▶ WORK TO BE COMPLETED
Can you render the lines as a JSON list of strings, one string per line, starting with the very first line of the rows and going on through the line with "Páginas afluentes", with blank lines left out?
***** THE DATA
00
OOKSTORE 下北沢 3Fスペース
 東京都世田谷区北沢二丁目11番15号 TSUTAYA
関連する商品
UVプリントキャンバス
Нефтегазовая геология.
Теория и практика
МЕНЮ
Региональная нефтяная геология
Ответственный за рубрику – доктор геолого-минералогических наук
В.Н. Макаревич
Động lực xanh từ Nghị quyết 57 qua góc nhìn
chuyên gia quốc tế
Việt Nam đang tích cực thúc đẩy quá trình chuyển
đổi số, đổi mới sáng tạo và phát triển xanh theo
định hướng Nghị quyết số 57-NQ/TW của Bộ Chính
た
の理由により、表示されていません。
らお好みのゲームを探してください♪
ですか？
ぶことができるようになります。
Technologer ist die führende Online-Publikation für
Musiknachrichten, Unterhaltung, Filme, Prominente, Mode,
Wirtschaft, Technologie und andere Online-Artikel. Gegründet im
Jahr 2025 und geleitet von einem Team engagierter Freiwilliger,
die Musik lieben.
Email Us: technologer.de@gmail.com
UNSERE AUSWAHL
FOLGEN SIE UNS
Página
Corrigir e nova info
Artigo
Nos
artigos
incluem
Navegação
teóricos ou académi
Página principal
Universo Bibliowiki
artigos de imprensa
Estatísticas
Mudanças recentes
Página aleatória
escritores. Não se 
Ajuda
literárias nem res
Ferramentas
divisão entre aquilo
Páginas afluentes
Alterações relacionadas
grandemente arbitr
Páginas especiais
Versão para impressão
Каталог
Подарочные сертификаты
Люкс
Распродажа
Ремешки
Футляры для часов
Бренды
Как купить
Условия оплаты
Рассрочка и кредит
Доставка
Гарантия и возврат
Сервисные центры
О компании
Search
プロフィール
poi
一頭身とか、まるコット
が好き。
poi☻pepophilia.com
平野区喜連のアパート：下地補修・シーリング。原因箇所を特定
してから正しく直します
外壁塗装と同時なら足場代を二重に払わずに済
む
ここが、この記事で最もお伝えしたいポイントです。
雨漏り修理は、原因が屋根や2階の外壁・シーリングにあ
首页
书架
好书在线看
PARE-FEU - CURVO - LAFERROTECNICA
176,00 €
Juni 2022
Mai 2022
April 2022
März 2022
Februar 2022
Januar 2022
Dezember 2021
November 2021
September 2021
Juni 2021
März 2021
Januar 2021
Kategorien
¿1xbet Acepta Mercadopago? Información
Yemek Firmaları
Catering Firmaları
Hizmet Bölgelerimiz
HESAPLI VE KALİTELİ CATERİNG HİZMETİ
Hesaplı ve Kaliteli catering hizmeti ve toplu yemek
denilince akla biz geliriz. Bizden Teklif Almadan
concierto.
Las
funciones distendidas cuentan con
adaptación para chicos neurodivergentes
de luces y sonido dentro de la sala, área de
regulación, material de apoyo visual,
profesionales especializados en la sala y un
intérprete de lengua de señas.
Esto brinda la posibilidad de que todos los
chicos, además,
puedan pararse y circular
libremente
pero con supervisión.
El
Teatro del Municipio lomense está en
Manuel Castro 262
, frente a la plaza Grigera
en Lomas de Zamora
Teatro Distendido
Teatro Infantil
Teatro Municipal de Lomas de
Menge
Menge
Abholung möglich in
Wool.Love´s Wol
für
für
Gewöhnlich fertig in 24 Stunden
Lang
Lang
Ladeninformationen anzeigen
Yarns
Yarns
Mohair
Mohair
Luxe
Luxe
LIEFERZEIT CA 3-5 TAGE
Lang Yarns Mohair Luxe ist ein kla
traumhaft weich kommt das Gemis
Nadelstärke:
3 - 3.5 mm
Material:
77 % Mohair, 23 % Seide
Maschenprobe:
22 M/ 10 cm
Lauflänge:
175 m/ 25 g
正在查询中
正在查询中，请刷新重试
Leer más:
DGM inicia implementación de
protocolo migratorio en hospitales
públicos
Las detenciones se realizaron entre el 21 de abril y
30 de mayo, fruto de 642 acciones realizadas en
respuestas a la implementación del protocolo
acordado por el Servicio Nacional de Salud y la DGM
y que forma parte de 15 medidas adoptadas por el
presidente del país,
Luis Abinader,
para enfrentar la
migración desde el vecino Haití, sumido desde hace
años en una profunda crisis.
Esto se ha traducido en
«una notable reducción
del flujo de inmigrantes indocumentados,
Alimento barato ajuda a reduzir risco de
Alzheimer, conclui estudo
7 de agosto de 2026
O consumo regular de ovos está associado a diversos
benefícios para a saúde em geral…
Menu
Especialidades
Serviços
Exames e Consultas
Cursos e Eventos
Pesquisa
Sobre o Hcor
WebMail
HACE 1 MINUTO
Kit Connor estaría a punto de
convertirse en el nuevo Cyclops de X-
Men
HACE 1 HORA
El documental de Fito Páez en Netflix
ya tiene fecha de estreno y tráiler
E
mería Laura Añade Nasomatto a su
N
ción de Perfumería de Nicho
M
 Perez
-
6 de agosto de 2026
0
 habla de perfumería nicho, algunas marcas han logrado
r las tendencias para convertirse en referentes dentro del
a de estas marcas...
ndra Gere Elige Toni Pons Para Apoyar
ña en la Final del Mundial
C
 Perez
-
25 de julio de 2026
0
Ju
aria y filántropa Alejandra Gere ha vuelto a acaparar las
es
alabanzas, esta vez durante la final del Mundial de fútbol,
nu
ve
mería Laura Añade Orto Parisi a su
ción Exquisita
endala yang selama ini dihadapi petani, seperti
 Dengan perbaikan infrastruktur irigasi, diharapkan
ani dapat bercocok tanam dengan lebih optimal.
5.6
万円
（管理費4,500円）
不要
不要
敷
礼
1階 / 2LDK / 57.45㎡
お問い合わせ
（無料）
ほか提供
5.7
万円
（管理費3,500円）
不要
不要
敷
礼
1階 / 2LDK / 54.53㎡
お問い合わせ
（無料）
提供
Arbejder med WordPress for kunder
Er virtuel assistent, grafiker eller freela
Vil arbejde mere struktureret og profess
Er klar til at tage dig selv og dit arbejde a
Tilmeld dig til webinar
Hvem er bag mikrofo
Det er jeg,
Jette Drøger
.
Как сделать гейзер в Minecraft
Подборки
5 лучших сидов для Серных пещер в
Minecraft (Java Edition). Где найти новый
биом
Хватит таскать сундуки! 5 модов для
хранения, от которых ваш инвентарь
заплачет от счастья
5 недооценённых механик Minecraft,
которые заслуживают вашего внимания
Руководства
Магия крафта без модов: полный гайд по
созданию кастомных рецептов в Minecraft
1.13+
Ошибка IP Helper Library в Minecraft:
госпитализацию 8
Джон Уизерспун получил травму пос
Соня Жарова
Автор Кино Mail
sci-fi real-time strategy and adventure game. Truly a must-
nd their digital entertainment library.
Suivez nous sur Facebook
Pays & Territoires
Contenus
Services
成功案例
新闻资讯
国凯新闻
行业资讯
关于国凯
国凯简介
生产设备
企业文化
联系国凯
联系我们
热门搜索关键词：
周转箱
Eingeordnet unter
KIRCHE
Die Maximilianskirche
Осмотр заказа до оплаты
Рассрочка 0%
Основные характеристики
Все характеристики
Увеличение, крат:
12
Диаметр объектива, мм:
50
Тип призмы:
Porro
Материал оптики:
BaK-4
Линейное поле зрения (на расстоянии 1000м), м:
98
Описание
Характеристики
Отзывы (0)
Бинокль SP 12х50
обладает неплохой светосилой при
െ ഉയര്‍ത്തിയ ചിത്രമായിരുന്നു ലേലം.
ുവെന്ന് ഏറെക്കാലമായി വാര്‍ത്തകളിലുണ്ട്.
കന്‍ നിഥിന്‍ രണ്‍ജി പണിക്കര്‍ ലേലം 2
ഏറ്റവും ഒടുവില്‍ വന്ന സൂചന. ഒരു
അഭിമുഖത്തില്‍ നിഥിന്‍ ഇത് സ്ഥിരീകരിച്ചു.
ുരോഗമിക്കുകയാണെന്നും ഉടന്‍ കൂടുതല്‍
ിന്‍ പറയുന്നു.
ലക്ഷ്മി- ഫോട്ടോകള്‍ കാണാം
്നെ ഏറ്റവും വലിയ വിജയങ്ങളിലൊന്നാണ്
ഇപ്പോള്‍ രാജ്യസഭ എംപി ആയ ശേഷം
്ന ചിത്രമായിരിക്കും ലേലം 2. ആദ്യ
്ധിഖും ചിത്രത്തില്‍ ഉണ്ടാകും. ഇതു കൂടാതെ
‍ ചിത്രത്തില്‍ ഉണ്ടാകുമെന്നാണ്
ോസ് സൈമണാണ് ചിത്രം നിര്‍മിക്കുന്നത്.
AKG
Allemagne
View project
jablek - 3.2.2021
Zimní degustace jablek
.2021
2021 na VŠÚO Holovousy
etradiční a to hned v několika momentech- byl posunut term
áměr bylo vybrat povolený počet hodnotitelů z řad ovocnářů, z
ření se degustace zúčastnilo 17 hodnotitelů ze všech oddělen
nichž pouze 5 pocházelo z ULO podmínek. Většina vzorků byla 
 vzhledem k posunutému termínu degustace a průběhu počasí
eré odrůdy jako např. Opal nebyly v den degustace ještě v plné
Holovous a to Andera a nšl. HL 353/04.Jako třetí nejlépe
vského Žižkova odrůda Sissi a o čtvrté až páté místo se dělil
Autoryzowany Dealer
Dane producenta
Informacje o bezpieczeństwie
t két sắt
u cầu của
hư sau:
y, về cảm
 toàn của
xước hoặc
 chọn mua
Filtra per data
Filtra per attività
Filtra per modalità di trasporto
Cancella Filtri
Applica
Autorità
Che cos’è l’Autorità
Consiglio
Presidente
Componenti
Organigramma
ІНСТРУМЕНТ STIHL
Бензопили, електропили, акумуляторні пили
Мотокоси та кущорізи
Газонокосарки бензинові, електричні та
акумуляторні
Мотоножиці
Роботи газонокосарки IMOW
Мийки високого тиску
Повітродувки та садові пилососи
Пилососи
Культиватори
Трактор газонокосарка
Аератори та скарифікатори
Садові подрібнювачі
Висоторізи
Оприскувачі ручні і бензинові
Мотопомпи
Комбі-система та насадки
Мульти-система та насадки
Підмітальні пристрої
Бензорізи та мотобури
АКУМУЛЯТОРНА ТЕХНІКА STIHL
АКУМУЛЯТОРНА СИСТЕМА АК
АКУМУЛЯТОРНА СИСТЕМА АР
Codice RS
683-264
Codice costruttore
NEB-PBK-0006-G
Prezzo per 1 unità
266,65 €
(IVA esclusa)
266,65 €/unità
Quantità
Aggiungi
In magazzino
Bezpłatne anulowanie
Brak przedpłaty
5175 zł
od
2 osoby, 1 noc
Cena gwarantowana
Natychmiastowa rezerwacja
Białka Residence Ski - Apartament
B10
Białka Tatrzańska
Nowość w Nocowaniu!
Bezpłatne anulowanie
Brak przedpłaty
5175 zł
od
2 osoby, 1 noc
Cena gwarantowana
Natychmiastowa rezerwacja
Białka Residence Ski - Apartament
**********
▶ SOLUTION TO THIS TASK
[
  "00",
  "OOKSTORE 下北沢 3Fスペース",
  " 東京都世田谷区北沢二丁目11番15号 TSUTAYA",
  "関連する商品",
  "UVプリントキャンバス",
  "Нефтегазовая геология.",
  "Теория и практика",
  "МЕНЮ",
  "Региональная нефтяная геология",
  "Ответственный за рубрику – доктор геолого-минералогических наук",
  "В.Н. Макаревич",
  "Động lực xanh từ Nghị quyết 57 qua góc nhìn",
  "chuyên gia quốc tế",
  "Việt Nam đang tích cực thúc đẩy quá trình chuyển",
  "đổi số, đổi mới sáng tạo và phát triển xanh theo",
  "định hướng Nghị quyết số 57-NQ/TW của Bộ Chính",
  "た",
  "の理由により、表示されていません。",
  "らお好みのゲームを探してください♪",
  "ですか？",
  "ぶことができるようになります。",
  "Technologer ist die führende Online-Publikation für",
  "Musiknachrichten, Unterhaltung, Filme, Prominente, Mode,",
  "Wirtschaft, Technologie und andere Online-Artikel. Gegründet im",
  "Jahr 2025 und geleitet von einem Team engagierter Freiwilliger,",
  "die Musik lieben.",
  "Email Us: technologer.de@gmail.com",
  "UNSERE AUSWAHL",
  "FOLGEN SIE UNS",
  "Página",
  "Corrigir e nova info",
  "Artigo",
  "Nos",
  "artigos",
  "incluem",
  "Navegação",
  "teóricos ou académi",
  "Página principal",
  "Universo Bibliowiki",
  "artigos de imprensa",
  "Estatísticas",
  "Mudanças recentes",
  "Página aleatória",
  "escritores. Não se ",
  "Ajuda",
  "literárias nem res",
  "Ferramentas",
  "divisão entre aquilo",
  "Páginas afluentes"
]